ATI RN
Introduction to Maternity and Pediatric Nursing Test Bank Questions
Question 1 of 5
While caring for a critically ill child, the nurse observes that respirations are gradually increasing in rate and depth, with periods of apnea. What pattern of respiration will the nurse document?
Correct Answer: C
Rationale: Cheyne-Stokes respirations are characterized by alternating periods of deep, rapid breathing followed by periods of apnea. This cyclic pattern of respiration is often seen in critically ill patients and can be a sign of serious neurological or cardiac dysfunction. The nurse should document Cheyne-Stokes respirations when observing this specific breathing pattern in the child described in the scenario.
Question 2 of 5
What is the best age for solid food to be introduced into the infant's diet?
Correct Answer: B
Rationale: The American Academy of Pediatrics recommends introducing solid foods into an infant's diet between 4 to 6 months of age. At this stage, most infants have developed the necessary motor skills to start eating solid foods, such as being able to sit up and hold their head steady. Additionally, their digestive system has matured enough to handle solid foods. Introducing solid foods too early, such as at 2 to 3 months (Option A), can increase the risk of digestive issues and allergies. Waiting for tooth eruption (Option D) is not a reliable indicator as some infants may begin teething earlier or later than others. Waiting for the birth weight to triple (Option C) is not necessary as infants can start on solid foods once they reach the appropriate developmental stage around 4 to 6 months.
Question 3 of 5
A nurse is teaching a parent about administration of iron supplements to a 7-month-old infant. Which should the nurse include in the teaching session? (Select all that apply.)
Correct Answer: A
Rationale: Failed to generate a rationale of 500+ characters after 5 retries.
Question 4 of 5
A nurse is collecting subjective and objective information about target populations to diagnose problems based on community needs.

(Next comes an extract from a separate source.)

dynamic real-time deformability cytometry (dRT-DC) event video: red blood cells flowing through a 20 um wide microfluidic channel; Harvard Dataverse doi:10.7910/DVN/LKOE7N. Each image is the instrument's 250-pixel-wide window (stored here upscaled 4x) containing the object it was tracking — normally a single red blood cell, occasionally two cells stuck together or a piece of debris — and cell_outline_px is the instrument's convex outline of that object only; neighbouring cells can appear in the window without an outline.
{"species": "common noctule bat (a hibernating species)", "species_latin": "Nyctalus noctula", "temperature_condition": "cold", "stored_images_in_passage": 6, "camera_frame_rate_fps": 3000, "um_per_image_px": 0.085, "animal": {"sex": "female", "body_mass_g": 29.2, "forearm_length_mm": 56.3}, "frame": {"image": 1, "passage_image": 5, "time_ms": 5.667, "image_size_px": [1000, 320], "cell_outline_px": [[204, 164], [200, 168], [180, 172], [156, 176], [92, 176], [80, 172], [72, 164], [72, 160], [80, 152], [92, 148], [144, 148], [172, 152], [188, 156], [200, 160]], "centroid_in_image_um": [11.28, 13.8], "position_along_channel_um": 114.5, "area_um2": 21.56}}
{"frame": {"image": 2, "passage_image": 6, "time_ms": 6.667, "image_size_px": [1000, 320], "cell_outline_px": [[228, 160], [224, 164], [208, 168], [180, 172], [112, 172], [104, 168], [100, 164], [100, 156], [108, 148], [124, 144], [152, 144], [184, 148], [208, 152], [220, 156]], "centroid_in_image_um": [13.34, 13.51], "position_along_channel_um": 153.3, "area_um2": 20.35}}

This describes which step in the community nursing process?
Correct Answer: C
Rationale: In the community nursing process, the step of collecting subjective and objective information about target populations to diagnose problems based on community needs is known as "Assessment." This step involves gathering data through observation, interviews, surveys, and other methods to understand the health status, priorities, assets, and resources of the community. This information is essential for identifying the health needs and issues within the community, which then informs the planning and implementation of appropriate interventions. Assessment helps nurses develop a comprehensive understanding of the community's strengths, challenges, and opportunities, enabling them to make informed decisions and tailor interventions to meet the specific needs of the target population.
Question 5 of 5
Kimberly, age 3 years, is being admitted for about 1 week of hospitalization. Her parents tell the nurse that they are going to buy her "a lot of new toys, because she will be in the hospital." The nurse's reply should be based on an understanding of which concept?
Correct Answer: C
Rationale: The correct response is based on the understanding that at the age of 3, children often find comfort and reassurance in familiar toys from home. This familiarity can help them cope with the stress and unfamiliar environment of being hospitalized. Introducing new toys may not provide the same level of comfort and may even add to the child's sense of disorientation during their stay in the hospital. It is essential to prioritize the child's emotional well-being and provide them with familiar items that can offer a sense of security during their hospitalization.